As the Envestnet Advisor Summit gets underway today, CEO Jud Bergman kicked off the event with the big news that financial planning software and PFM provider FinanceLogix is being acquired in a deal reported at $32.5M of cash and stock, plus significant additional options to the upside. The news comes on the heels of Envestnet’s acquisition of robo-advisor-for-advisors Upside Advisor just a few months ago.
Relative to other recent deals like Fidelity’s acquisition of eMoney Advisor and the Northwestern Mutual purchase of LearnVest – both rumored to be bought for more than $250M each – the FinanceLogix deal is noticeably smaller, but given that the company may have only had 1/5th the market share of eMoney Advisor, seems reasonably in line and suggests that the acquisition interest in integrated financial planning and PFM software solutions remains strong. In fact, with the FinanceLogix purchase, there are virtually no remaining fully integrated planning-plus-PFM solutions available today… so expect to see the major players begin to acquire standalone PFM solutions and ‘manually’ integrate them instead as the buying frenzy continues.

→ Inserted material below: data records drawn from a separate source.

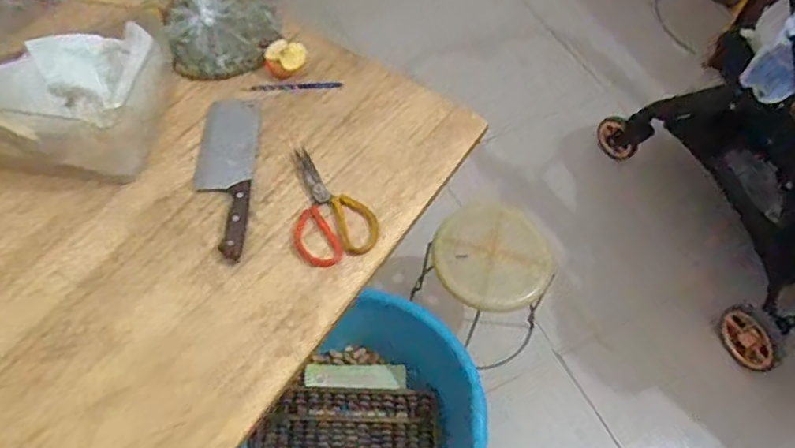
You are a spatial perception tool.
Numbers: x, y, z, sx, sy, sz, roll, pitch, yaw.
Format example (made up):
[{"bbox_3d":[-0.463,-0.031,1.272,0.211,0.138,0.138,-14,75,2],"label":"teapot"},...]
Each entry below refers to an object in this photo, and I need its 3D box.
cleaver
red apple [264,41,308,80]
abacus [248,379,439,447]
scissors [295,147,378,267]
[{"bbox_3d":[-0.257,-0.078,0.877,0.085,0.020,0.288,-1,58,-3],"label":"cleaver"},{"bbox_3d":[-0.184,-0.269,0.992,0.069,0.040,0.064,-10,59,-9],"label":"red apple"},{"bbox_3d":[-0.097,0.404,1.160,0.351,0.041,0.181,1,58,-2],"label":"abacus"},{"bbox_3d":[-0.109,-0.032,0.861,0.114,0.012,0.194,-22,61,-15],"label":"scissors"}]

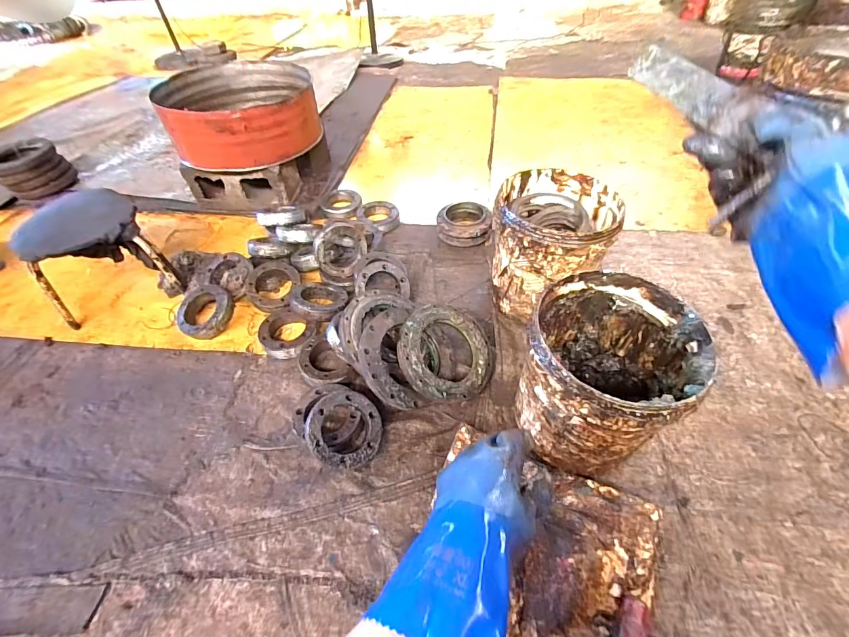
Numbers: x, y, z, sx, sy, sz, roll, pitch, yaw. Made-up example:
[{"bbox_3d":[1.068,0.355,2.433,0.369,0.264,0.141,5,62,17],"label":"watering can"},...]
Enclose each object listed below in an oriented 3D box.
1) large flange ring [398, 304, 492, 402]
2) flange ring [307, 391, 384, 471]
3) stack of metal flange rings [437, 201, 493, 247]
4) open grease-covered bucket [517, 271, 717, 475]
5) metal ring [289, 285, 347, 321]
[{"bbox_3d":[0.055,0.083,0.977,0.243,0.032,0.233,10,65,-22],"label":"large flange ring"},{"bbox_3d":[-0.178,0.250,0.882,0.163,0.032,0.166,7,71,-22],"label":"flange ring"},{"bbox_3d":[0.143,-0.335,1.396,0.185,0.083,0.185,3,48,5],"label":"stack of metal flange rings"},{"bbox_3d":[0.349,0.116,0.788,0.278,0.284,0.301,-1,48,1],"label":"open grease-covered bucket"},{"bbox_3d":[-0.319,-0.050,1.166,0.151,0.052,0.151,11,36,-8],"label":"metal ring"}]

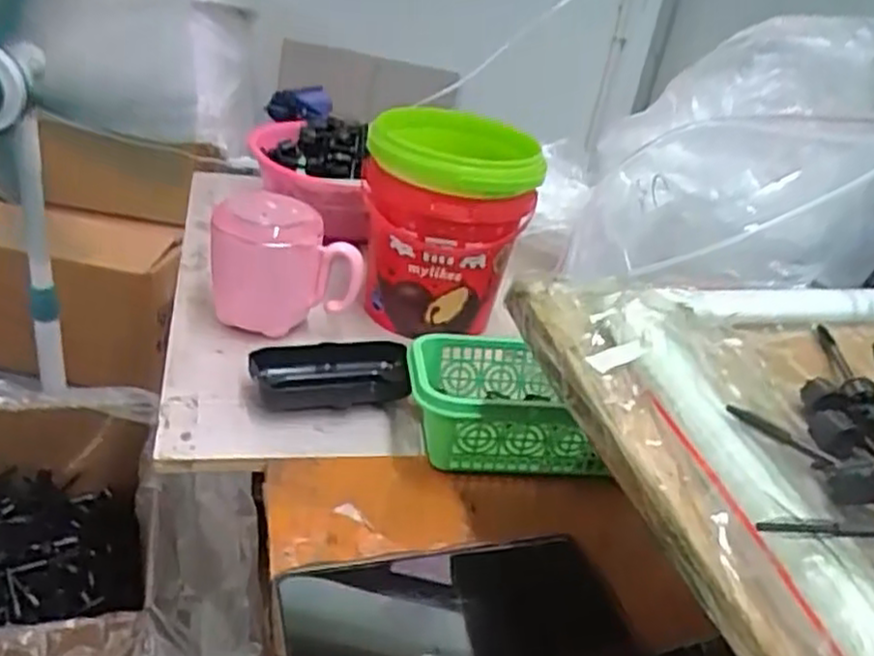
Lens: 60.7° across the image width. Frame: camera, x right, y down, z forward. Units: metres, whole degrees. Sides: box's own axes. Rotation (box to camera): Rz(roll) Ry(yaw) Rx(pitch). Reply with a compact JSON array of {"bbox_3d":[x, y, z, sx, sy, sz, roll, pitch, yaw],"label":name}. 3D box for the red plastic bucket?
[{"bbox_3d":[0.006,-0.088,0.599,0.126,0.136,0.135,2,30,-14],"label":"red plastic bucket"}]

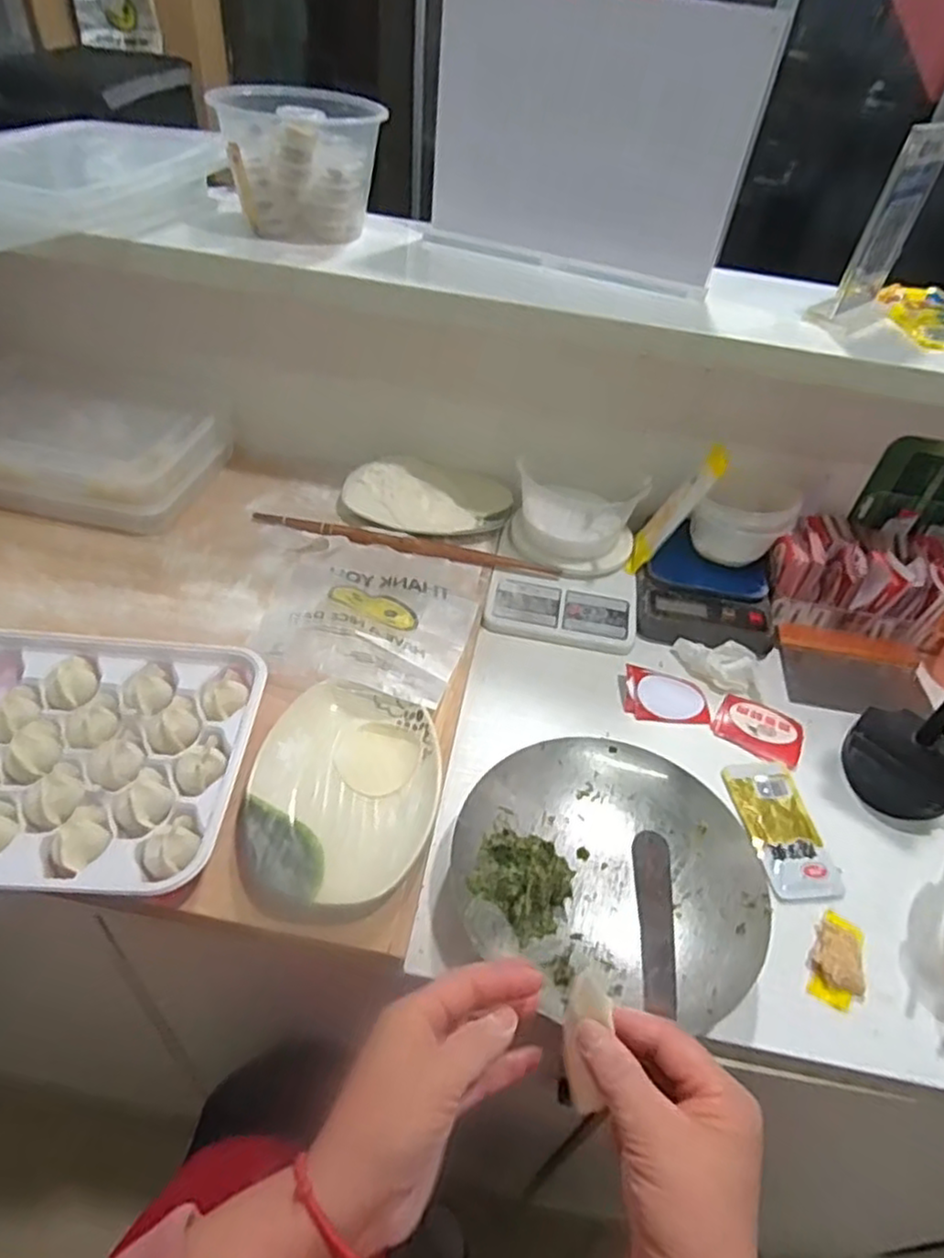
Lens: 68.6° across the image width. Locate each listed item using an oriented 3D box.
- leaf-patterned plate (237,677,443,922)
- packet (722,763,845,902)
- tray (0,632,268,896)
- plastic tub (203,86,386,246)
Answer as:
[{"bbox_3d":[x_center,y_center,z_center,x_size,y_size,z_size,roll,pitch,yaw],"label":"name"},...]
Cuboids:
[{"bbox_3d":[-0.097,0.124,0.529,0.136,0.020,0.193,9,43,1],"label":"leaf-patterned plate"},{"bbox_3d":[0.264,0.168,0.586,0.064,0.010,0.122,-2,44,-10],"label":"packet"},{"bbox_3d":[-0.316,0.091,0.525,0.282,0.034,0.216,4,44,-4],"label":"tray"},{"bbox_3d":[-0.172,-0.472,0.703,0.143,0.116,0.147,4,44,-4],"label":"plastic tub"}]

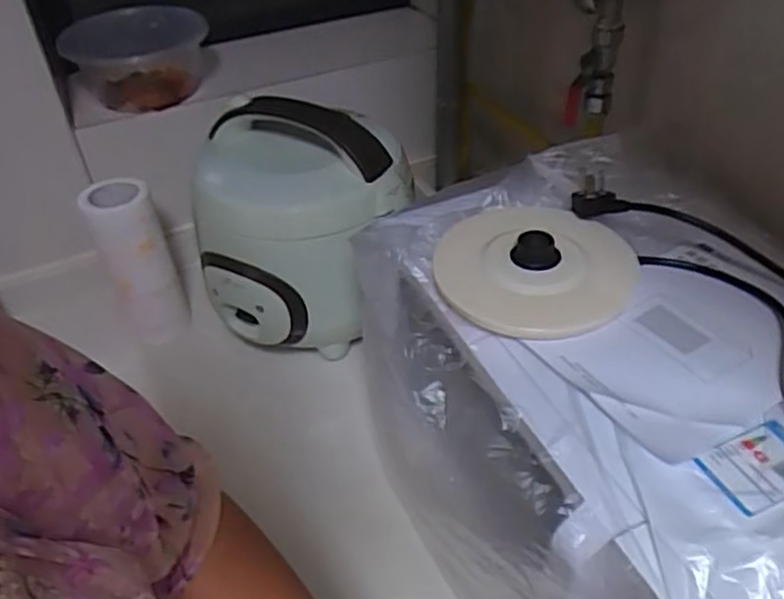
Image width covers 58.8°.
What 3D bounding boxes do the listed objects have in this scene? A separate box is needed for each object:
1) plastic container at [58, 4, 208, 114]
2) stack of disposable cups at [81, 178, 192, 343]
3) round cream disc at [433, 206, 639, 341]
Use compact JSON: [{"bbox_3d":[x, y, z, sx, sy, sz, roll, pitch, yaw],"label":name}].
[{"bbox_3d":[-0.309,-0.291,0.849,0.154,0.077,0.148,-22,44,-21],"label":"plastic container"},{"bbox_3d":[-0.292,-0.040,0.805,0.068,0.193,0.070,-22,44,-21],"label":"stack of disposable cups"},{"bbox_3d":[0.108,-0.031,0.530,0.145,0.026,0.143,-2,41,1],"label":"round cream disc"}]

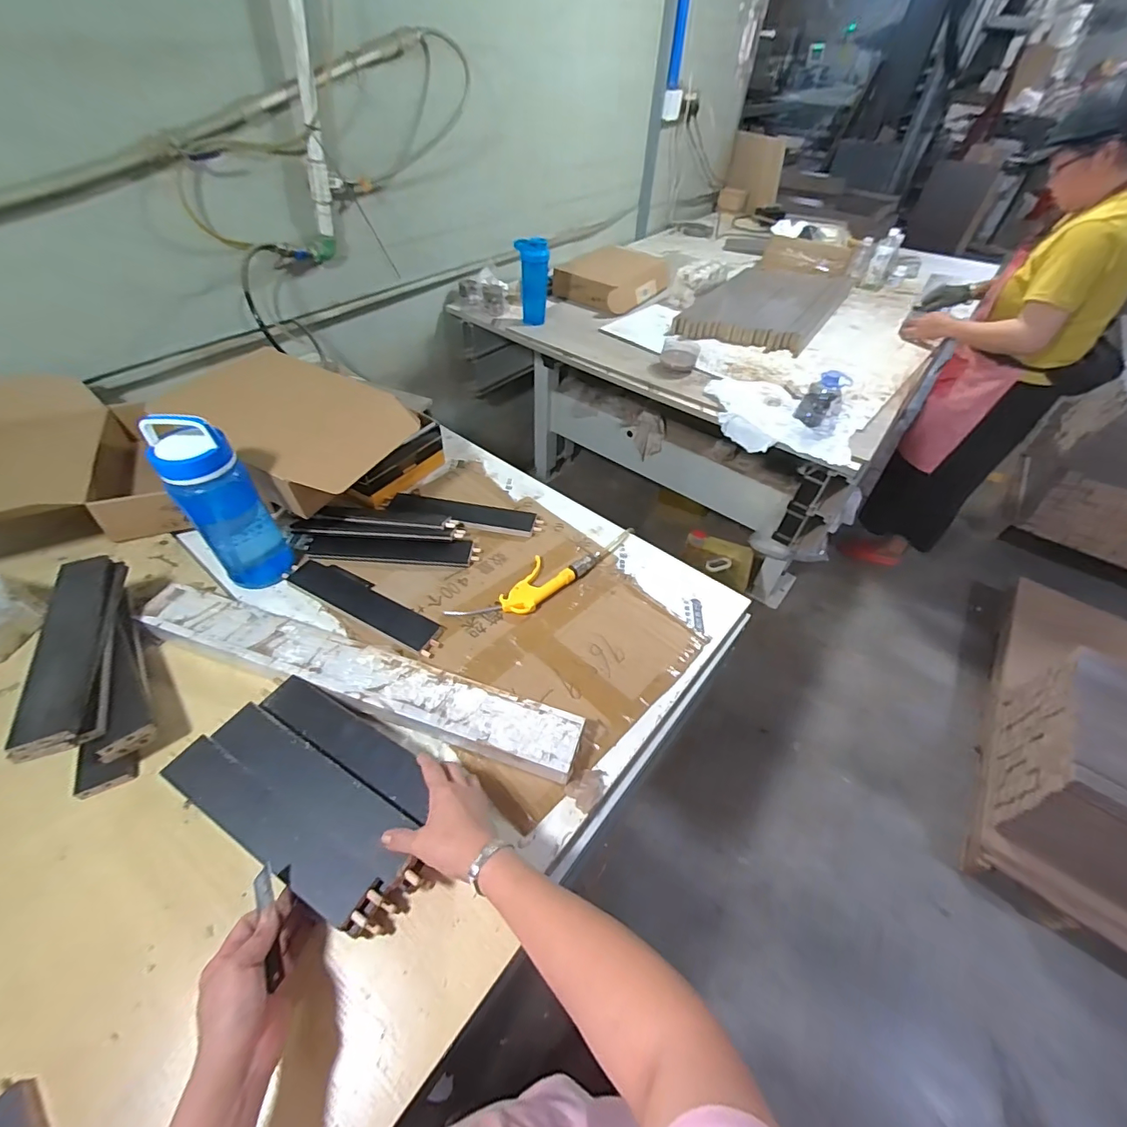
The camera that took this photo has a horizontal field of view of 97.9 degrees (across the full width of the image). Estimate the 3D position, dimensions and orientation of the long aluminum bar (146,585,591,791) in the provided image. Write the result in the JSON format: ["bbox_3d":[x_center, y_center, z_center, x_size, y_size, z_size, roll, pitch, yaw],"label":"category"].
[{"bbox_3d":[-0.286,0.147,0.670,0.633,0.033,0.085,15,49,11],"label":"long aluminum bar"}]

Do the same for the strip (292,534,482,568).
[{"bbox_3d":[-0.312,-0.025,0.874,0.315,0.013,0.055,2,48,-1],"label":"strip"}]

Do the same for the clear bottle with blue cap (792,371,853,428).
[{"bbox_3d":[0.619,-0.393,1.165,0.093,0.127,0.093,25,52,19],"label":"clear bottle with blue cap"}]

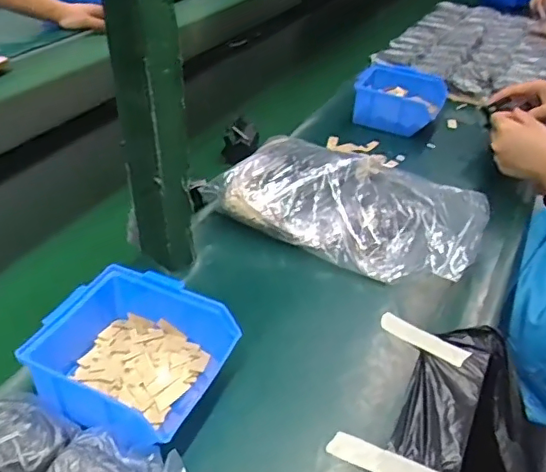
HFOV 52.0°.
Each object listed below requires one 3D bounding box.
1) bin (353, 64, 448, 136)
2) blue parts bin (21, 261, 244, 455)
[{"bbox_3d":[0.198,-0.222,0.900,0.139,0.074,0.131,20,40,21],"label":"bin"},{"bbox_3d":[-0.115,0.107,0.468,0.132,0.077,0.132,16,39,17],"label":"blue parts bin"}]

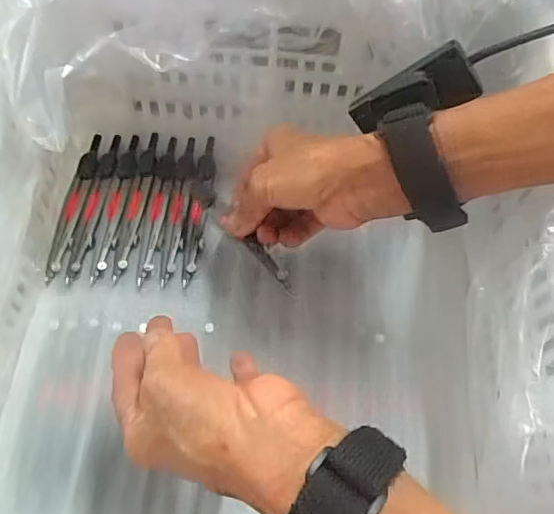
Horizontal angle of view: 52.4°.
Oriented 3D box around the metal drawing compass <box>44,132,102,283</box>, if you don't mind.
[{"bbox_3d":[-0.156,-0.041,0.432,0.018,0.007,0.129,8,63,1],"label":"metal drawing compass"}]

From the perspective of FinanceLogix, the Envestnet acquisition will give them significant resources to continue to build and iterate the software – which will remain available to existing and new standalone users, even as it is more fully integrated into the Envestnet Advisor Suite. And from the Envestnet perspective, the acquisition suggests that Envestnet is aiming to build the “Holy Grail” of advisor technology platforms, a fully integrated technology stack including CRM, portfolio accounting, and now financial planning software, integrated with a “robo”-style client-facing portal that includes PFM capabilities… and revealing that perhaps Envestnet is not positioning to someday become a competing custodian, but instead simply wants to take the high ground of advisor value-add and deliver the ultimate integrated technology platform of the future for advisors – one that can be used regardless of their underlying (and increasingly commoditized) custodian or broker-dealer relationship.